Quantifying Worker Reliability for Crowdsensing Applications: Robust Feedback Rating and Convergence

Worker reliability estimation is fundamental for crowdsensing applications. This paper studies a robust feedback rating approach to estimate worker reliability. In this approach, the requester provides a feedback rating to reflect the quality of the sensor data submitted by each worker. The aggregation of each worker's historical feedback ratings serves as a reliability estimate. The challenges are: (1) Feedback ratings are subjected to noise or bias; (2) Workers cognitive bias in task selection leads to higher sensor data quality variations. We develop a mathematical model to quantify the degree of rating bias and degree of cognitive bias. We also derive sufficient conditions, under which the aggregate rating is asymptotically accurate in estimating worker reliability, via stochastic approximation techniques. These conditions identify a class of asymptotically accurate rating aggregation rules for crowdsensing applications.
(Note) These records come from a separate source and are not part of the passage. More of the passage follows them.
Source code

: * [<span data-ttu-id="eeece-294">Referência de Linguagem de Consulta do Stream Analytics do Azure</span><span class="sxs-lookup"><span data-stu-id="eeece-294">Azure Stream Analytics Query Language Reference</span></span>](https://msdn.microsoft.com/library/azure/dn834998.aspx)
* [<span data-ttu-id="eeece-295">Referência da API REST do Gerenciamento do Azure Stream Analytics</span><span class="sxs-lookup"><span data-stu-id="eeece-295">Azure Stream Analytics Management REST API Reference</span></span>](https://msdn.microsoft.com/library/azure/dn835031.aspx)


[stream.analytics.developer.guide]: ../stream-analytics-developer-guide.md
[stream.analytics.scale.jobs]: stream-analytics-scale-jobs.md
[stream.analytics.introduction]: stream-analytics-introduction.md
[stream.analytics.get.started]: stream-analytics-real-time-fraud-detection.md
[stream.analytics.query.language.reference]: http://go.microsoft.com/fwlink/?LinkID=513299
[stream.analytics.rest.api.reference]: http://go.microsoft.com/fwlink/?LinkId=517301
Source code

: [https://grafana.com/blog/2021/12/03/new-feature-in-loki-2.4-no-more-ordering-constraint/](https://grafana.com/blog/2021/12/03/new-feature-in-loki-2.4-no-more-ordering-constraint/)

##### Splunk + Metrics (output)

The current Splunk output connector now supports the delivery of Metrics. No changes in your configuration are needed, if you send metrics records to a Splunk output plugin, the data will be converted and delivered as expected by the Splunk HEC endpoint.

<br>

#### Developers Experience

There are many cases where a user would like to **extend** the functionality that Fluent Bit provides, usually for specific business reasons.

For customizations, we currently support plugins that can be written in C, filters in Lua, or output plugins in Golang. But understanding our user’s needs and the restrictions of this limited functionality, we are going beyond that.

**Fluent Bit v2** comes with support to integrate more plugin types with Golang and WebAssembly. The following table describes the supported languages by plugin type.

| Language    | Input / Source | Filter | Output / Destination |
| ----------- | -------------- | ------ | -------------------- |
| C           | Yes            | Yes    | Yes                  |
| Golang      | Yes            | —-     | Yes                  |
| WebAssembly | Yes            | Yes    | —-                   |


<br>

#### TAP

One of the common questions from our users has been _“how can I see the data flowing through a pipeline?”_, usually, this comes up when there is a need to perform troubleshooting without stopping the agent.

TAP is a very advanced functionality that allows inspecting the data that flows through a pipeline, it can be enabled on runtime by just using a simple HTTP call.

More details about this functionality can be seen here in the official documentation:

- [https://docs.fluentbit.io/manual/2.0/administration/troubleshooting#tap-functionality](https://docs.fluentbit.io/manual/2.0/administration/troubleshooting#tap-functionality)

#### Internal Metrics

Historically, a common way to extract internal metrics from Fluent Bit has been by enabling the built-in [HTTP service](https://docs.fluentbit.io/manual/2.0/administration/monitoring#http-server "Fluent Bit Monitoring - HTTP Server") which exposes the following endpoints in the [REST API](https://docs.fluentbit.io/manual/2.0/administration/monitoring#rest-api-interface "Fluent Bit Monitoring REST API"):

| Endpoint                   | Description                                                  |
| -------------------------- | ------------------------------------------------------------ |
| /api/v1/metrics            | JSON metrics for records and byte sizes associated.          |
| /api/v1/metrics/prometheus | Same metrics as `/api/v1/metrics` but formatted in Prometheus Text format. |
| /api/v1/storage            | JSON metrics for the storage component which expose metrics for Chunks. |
We further derive the minimum number of ratings needed to guarantee a given reliability estimation accuracy, via martingale theory. Via extensive experiments: (1) We reveal fundamental understandings on how various factor such as rating bias influence the minimum number of ratings needed to achieve certain accuracy; (2) Our feedback rating approach improves air quality index estimation accuracy by as high as 50% over the URP algorithm.